Endometriosis: Symptoms to look out for – what are the early signs?

Endometriosis can affect women of any age. According to the NHS it is a long-term condition that can have a significant impact on your life, but there are treatments that can help. There are also a number of symptoms to be aware of, though they will not be the same for everyone with the condition.

The NHS adds that you should see a GP if you have symptoms of endometriosis, especially if they’re having a big impact on your life.

“It can be difficult to diagnose endometriosis because the symptoms can vary considerably, and many other conditions can cause similar symptoms,” the health site adds.

If you have the condition you may also have heavy periods, “you might use lots of pads or tampons, or you may bleed through your clothes,” says the NHS.

Symptoms of endometriosis may also include excessive menstrual cramps and pain during intercourse.

READ MORE: Parkinson’s disease: Nine early signs – ‘If you have more than one talk to your doctor’

The other main symptoms of endometriosis are also pain when peeing or pooing during your period.

You may also find you are feeling sick or have constipation, diarrhoea, or blood in your pee during your period.

Other people also have trouble getting pregnant.

“Surgery to remove endometriosis tissue can help improve your chances of getting pregnant, although there’s no guarantee that you’ll be able to get pregnant after treatment,” says the NHS.


Recent research shows that there is now an average of 7.5 years between women first seeing a doctor about their symptoms and receiving a firm diagnosis, according to Endometriosis UK.

“While this has reduced from the 11 years measured previously, it is still far too long,” says the charity.

The charity says: “You should not just have to ‘put up’ with your symptoms.
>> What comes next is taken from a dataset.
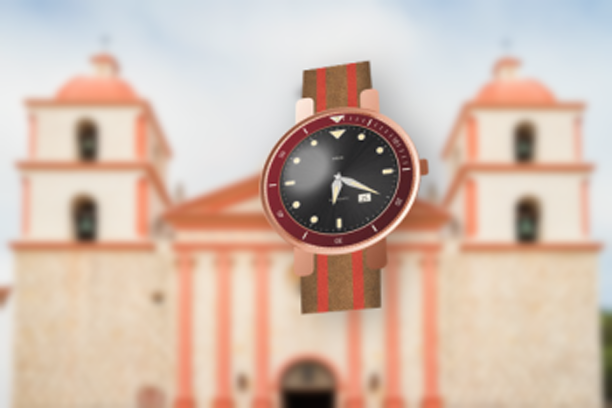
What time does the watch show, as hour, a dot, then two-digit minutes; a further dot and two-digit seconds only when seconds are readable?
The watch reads 6.20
Your GP should investigate your symptoms thoroughly to try and find the cause and a suitable treatment.

“Remember that endometriosis is not easy to diagnose and therefore it is very important that you keep your GP informed about your symptoms if you are not feeling better.”

Endometriosis affects 1.5 million women; a similar number of women are affected by diabetes.

Currently, there is no cure for endometriosis, though there are different treatments available for endometriosis.

These treatments aim to reduce the severity of symptoms and improve the quality of life for a woman living with the condition.

Treatment options available to women with endometriosis are surgery, hormone treatment, and pain relief.

One in 10 women of reproductive age in the UK suffer from endometriosis.

Endometriosis UK says studies have shown that when animals were exposed to levels of dioxin they developed endometriosis, although this has not been proven for humans.

Dioxins are chemicals found in the environment.

They are released into the atmosphere from the manufacturing and burning of certain items.